The painting of Johnina was crawling ably along the aisle. There was no impediment, no heavy frame to drag with it.
Sweat slipped into Jonquil's eyes and for a moment she saw a blue woman with ivory hair walking slowly between the coffins, but there was something catching at her robe, and she hesitated, to try to pluck the material away.
Jonquil blinked. She saw a second movement, behind the limpid roll of the Venus skin. A flicker, like a white handkerchief. And then another.
Something darted, and it was on the painting, on top of it, and then it flashed and was gone. And then two other white darts sewed through the blueness of the shadow, bundling it up into an ungainly lump, and two more, gathering and kneading.
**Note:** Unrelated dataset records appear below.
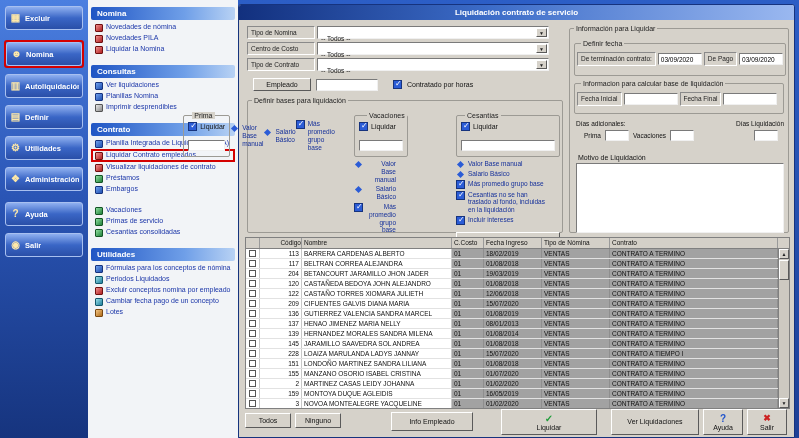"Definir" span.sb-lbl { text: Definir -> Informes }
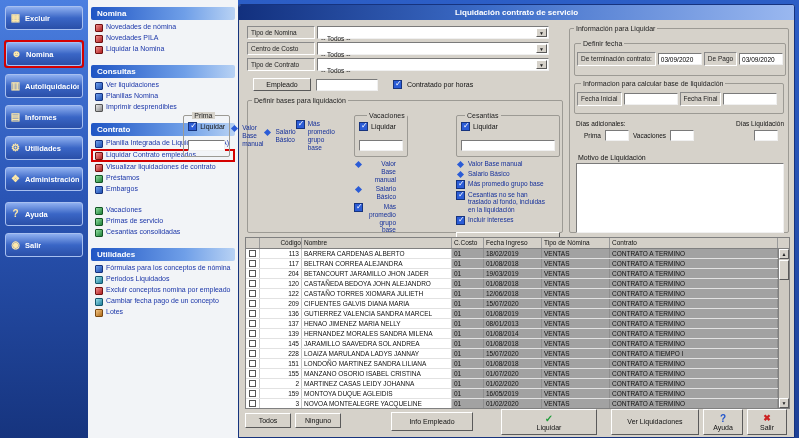"Prestaciones Sociales" div.m-hdr { html: none -> <div>Prestaciones Sociales</div> }
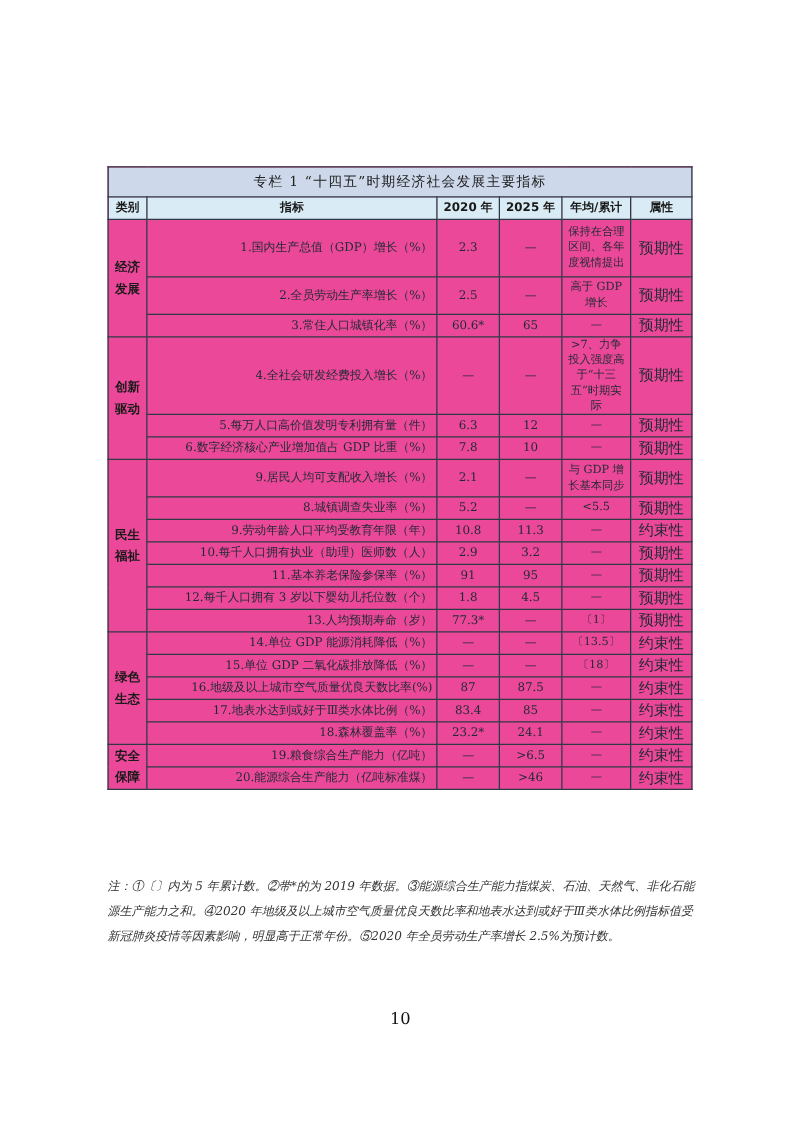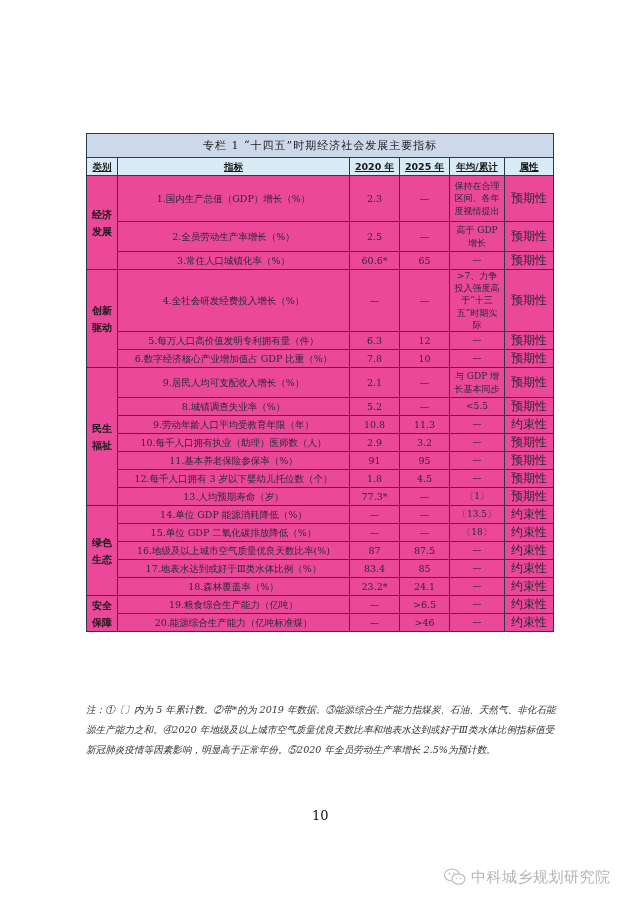"类别" .head-row th { text-decoration: underline -> none }
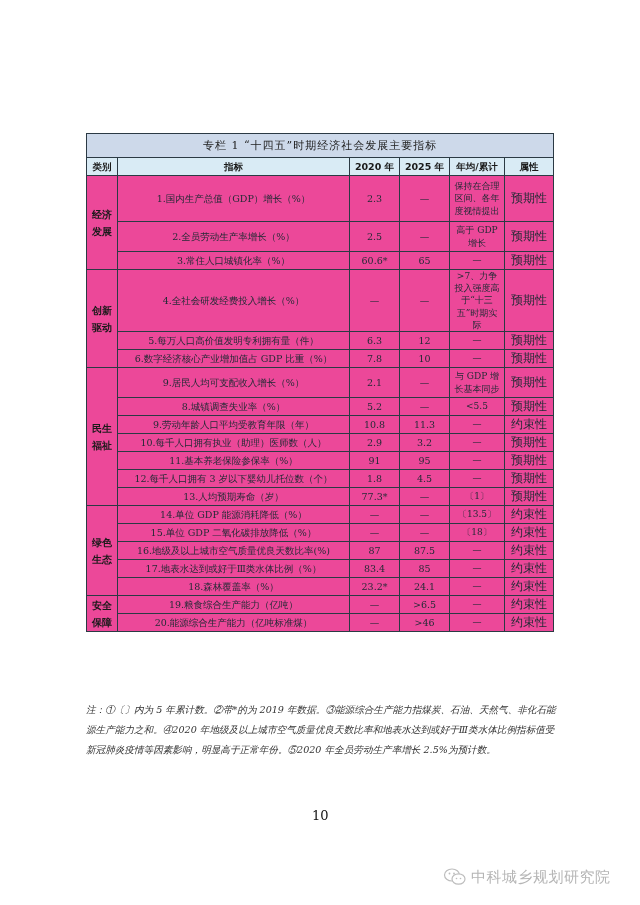"1.国内生产总值（GDP）增长（%）" td.ind { text-align: center -> right }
The painting had vanished. It was buried under a pure white jostling. And there began to be a thin high note on the air, like a whistling in the ear, without any emotion or language. Ten white rats of the catacombs had settled on the painting, and with their teeth and busy paws they held it still and rent it in pieces, and they ate it. They ate the painted image of the Venus Johnina, and her background of mountains and sea, they ate the living shrieking membrane of the flesh. Their hunger too had been long unappeased.
Jonquil lay by the wall, watching, until the last crumb and shred had disappeared into dainty needled mouths. It did not take more than two or three minutes. Then there was only a space, nothing on it, no rats, no other thing.
"Get up," Jonquil said. There was a low singing in her head, but no other noise. She stood in stages, and went back along the aisle of dead. She was very cold, feeble and sluggish. She thought she felt old. She walked through the water pools. She had a dreadful intimation that everything had changed, that she would never be the same, that nothing ever would, that survival had sent her into an unknown and fearful world.